TASK TO COMPLETE –
For every line below, restate it exactly and drop the images.

DATA SECTION –

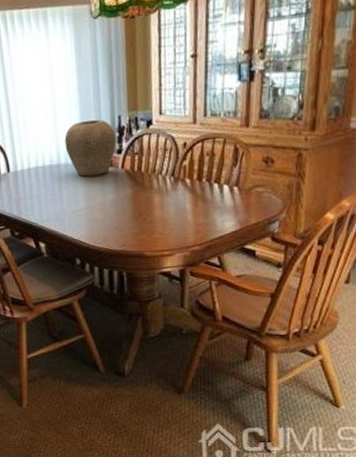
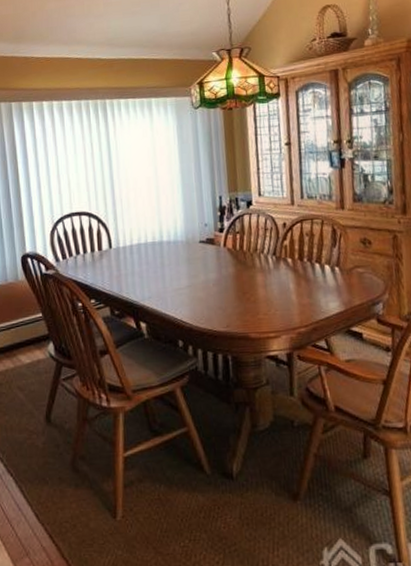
vase: present [64,119,116,177] -> none [167,199,218,255]

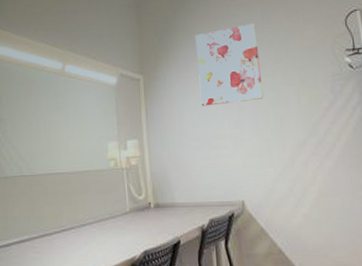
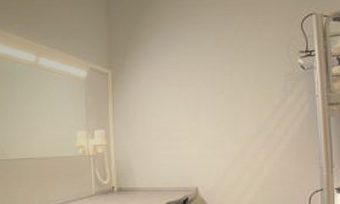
wall art: present [195,23,264,106] -> none [161,23,221,101]

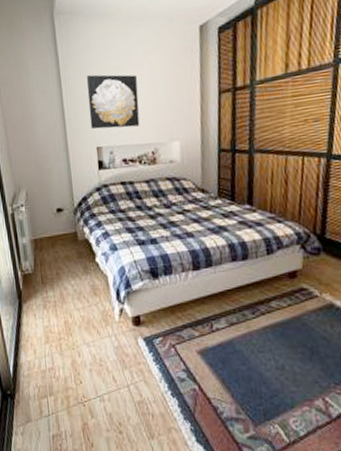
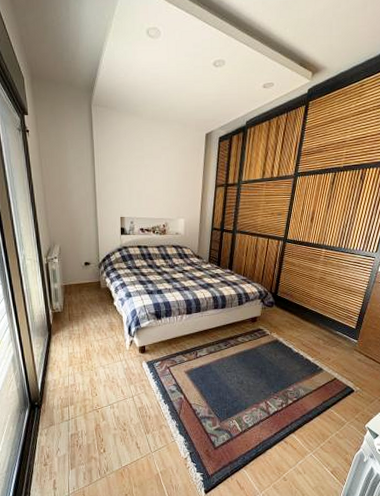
wall art: present [86,74,140,129] -> none [115,159,156,204]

RESULT –
vase: present [64,119,116,177] -> none [167,199,218,255]

wall art: present [195,23,264,106] -> none [161,23,221,101]

wall art: present [86,74,140,129] -> none [115,159,156,204]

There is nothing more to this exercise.